English Deutsch Français Italiano Español Português 繁體中文 Bahasa Indonesia Tiếng Việt ภาษาไทย
All categories

I want to say this on my blog:

"We'll I guess, in a way, Lea and him do deserve each other."

Is that right "Lea and him" or "Lea and he"?

2007-04-21 04:19:18 · 6 answers · asked by mbm 2 in Society & Culture Languages

6 answers

Correct English would be "Lea and he", but with the level of formality of the sentence as a whole, "him" would be acceptable.
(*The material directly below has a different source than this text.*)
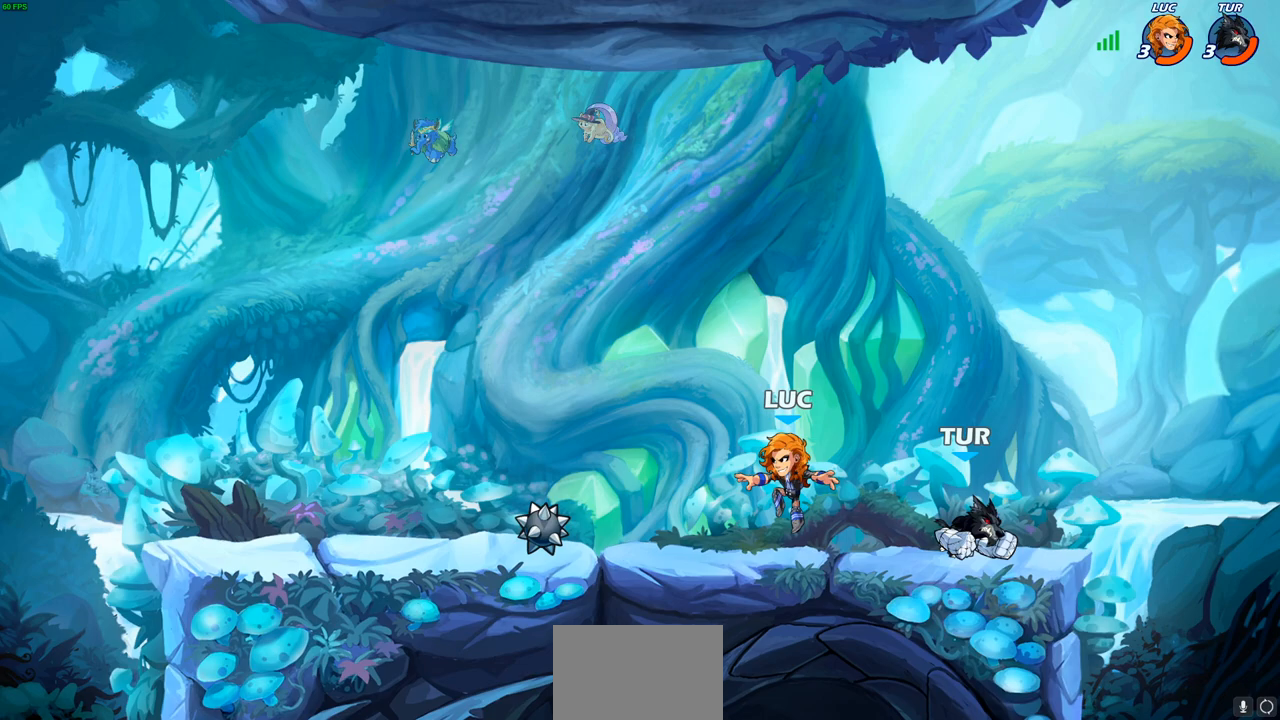
{"buttons": [], "left_stick": "center", "right_stick": "center", "events": [[50, "CIRCLE", "up"], [50, "left_stick", "center"], [83, "R1", "up"], [83, "R2", "up"]]}
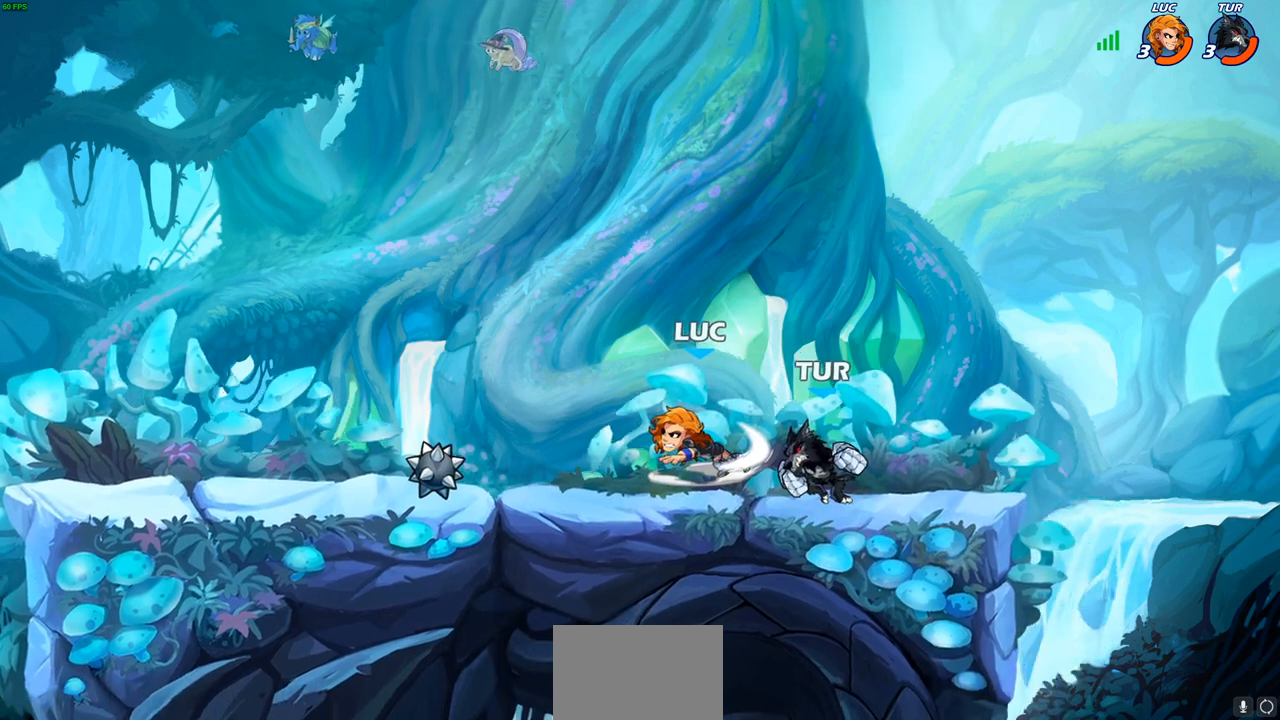
{"buttons": [], "left_stick": "up-right", "right_stick": "center", "events": [[217, "left_stick", "up-right"], [250, "CROSS", "down"], [450, "CROSS", "up"]]}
You want "well", not "we'll".

2007-04-21 04:23:37 · answer #1 · answered by Goddess of Grammar 7 · 3 1

He, not him.
He is nominative case, him is objective case. Since "he and Lea" are the subject of the dependant clause, he deserves the nominative case.
Try dropping the rest of the sentence and say "him deserve" or "he deserves". "he deserves" sounds correct to a native English speaker, because the case agrees.
Also, you don't need the apostrophe in "well". We'll is a contraction for "we will". "We will I guess..." doesn't make sense, but "well I guess..." does.

2007-04-21 11:36:46 · answer #2 · answered by Joni DaNerd 6 · 1 0

"Well I guess, in a way, he and Lea do deserve each other."
it sounds better if you switch the pronouns around.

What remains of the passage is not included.